ISCA Archive Interspeech 2015
ISCA Archive Interspeech 2015

Investigating the role of `yeah' in stance-dense conversation

Valerie Freeman, Gina-Anne Levow, Richard Wright, Mari Ostendorf

This study investigates characteristics of stance-related discourse function, stance strength, and polarity in uses of the word `yeah.' In an annotated corpus of 20 talker dyads engaged in collaborative tasks, over 2300 `yeahs' fall into six common stance-act categories. While agreement, usually with weak, positive stance, accounts for about three-quarters of the instances, opinion-offering, convincing, reluctance to accept an idea, backchannels, and no-stance represent other common stance-related uses. We assess combinations of acoustic-prosodic characteristics (duration, intensity, pitch) to identify those which differentiate these stance categories for `yeah' and to determine how they relate to levels of stance strength and polarity.
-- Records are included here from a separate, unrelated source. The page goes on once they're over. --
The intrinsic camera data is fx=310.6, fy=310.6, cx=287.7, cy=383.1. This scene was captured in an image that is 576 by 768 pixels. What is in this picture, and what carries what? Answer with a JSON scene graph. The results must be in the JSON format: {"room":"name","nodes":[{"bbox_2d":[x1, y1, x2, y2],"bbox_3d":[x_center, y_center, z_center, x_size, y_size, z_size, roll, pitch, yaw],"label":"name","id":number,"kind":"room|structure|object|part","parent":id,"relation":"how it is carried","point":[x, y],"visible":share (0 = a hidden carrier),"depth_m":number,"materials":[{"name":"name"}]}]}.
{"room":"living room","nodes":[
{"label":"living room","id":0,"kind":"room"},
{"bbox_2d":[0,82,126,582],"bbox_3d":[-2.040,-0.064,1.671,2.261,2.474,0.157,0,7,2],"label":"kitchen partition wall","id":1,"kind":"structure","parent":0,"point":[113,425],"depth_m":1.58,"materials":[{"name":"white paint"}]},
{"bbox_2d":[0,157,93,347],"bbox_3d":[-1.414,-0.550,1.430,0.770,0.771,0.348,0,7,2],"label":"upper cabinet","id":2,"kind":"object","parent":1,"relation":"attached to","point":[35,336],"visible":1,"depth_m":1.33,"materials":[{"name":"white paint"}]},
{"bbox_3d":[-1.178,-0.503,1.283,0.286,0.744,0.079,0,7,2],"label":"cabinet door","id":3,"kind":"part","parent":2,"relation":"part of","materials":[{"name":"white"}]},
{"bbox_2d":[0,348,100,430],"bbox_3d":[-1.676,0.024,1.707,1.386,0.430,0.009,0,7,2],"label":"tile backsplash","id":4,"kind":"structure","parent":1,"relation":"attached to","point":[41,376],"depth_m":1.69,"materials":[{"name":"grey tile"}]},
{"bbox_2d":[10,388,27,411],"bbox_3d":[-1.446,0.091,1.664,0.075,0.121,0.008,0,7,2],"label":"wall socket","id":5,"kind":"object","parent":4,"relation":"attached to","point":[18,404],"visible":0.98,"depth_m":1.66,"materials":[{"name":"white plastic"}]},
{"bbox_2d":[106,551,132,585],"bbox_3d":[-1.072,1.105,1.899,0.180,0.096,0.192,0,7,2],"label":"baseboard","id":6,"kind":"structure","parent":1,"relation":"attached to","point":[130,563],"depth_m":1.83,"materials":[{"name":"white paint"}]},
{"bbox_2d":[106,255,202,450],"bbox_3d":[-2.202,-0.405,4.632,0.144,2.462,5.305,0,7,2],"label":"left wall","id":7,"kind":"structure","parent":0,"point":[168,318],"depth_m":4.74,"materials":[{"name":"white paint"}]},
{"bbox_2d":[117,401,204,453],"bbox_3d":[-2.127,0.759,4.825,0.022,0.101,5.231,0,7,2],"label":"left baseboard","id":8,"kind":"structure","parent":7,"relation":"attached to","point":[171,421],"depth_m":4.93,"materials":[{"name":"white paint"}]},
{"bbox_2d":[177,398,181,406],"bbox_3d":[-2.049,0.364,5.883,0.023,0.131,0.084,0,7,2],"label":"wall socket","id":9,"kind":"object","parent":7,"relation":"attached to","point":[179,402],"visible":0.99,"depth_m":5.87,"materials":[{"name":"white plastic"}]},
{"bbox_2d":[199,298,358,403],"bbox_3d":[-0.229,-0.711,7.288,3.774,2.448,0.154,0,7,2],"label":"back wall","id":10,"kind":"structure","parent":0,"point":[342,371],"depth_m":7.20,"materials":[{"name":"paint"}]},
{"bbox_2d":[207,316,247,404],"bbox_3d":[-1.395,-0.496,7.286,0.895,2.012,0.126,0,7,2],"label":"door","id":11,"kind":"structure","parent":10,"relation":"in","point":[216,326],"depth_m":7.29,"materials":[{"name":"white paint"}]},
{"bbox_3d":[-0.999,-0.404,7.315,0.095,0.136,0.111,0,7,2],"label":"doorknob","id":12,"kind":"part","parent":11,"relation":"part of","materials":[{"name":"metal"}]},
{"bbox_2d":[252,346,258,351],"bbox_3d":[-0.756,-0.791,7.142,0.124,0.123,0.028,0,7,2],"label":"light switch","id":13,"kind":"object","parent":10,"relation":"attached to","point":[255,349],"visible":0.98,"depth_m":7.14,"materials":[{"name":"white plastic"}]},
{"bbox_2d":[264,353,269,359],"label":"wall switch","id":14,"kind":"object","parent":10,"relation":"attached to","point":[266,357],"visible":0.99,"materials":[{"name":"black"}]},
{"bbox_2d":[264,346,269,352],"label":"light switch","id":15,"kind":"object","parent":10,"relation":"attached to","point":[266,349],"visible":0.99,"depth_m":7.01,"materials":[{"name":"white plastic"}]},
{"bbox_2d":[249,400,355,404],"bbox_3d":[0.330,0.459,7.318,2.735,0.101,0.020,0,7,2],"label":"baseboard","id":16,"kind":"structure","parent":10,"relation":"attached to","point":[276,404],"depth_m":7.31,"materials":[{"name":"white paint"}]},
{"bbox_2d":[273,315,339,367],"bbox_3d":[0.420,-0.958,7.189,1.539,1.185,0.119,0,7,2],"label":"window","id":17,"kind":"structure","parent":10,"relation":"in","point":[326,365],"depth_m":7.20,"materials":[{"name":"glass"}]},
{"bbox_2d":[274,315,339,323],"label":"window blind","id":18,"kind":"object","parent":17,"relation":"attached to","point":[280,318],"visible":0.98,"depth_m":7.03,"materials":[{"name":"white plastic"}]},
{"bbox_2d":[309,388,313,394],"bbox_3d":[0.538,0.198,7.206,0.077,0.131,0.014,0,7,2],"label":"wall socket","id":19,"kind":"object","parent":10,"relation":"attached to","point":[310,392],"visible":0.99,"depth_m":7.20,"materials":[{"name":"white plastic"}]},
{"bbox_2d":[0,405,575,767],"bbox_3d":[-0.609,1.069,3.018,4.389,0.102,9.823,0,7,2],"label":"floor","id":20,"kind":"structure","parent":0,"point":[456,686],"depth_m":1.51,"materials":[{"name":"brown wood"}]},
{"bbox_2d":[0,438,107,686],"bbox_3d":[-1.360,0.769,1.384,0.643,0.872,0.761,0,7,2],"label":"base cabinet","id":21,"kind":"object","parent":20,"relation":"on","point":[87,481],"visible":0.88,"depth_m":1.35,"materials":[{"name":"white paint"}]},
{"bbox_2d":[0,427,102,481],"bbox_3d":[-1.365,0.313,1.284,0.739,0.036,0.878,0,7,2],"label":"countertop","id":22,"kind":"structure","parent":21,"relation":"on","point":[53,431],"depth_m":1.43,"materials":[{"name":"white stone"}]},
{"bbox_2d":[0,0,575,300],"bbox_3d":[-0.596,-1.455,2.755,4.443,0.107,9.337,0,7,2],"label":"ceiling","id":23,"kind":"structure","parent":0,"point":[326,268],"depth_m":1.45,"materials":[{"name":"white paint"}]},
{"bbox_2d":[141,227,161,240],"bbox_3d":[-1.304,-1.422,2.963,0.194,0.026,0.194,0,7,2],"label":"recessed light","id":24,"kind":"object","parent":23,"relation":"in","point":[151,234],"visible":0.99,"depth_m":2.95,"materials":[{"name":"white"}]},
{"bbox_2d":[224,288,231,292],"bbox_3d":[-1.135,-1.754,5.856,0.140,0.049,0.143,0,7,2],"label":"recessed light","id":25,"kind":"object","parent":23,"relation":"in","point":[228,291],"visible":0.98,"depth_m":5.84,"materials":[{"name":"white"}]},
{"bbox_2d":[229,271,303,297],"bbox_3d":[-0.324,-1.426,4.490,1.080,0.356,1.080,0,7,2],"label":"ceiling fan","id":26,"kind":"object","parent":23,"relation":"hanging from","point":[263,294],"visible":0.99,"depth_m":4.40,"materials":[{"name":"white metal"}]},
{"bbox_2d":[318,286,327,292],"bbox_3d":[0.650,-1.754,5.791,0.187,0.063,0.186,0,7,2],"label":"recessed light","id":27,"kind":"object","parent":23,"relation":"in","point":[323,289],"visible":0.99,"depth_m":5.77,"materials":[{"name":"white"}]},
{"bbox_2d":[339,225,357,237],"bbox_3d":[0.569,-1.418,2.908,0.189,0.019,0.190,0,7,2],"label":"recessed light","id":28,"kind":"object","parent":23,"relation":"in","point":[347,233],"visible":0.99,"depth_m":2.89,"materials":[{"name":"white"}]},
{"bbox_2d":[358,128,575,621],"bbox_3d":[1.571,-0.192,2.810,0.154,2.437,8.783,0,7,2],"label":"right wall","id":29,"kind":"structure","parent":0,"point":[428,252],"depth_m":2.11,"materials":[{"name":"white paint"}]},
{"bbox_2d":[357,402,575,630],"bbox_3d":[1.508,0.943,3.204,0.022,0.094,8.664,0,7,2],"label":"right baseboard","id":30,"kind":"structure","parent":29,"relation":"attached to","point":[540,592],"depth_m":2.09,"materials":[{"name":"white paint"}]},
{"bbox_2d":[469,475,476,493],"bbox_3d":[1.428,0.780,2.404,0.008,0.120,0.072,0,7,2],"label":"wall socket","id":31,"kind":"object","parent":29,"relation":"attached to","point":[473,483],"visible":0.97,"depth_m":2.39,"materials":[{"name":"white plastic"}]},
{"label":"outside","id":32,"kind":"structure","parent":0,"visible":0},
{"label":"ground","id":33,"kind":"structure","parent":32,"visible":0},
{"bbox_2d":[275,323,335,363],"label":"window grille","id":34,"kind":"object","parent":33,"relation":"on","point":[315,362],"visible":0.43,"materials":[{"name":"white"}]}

Differences in vowel duration and intensity help to differentiate these fine-grained functions of `yeah.' Within the larger agreement category, we can further assess the effects of stance strength and polarity, finding that positive polarity is signaled by higher pitch, lower intensity, and longer vowel duration, while greater stance strength shows higher pitch and intensity. Finally, a small set of negative `yeahs' is examined for more specific stance functions which may be distinguishable by differing pitch and intensity contours.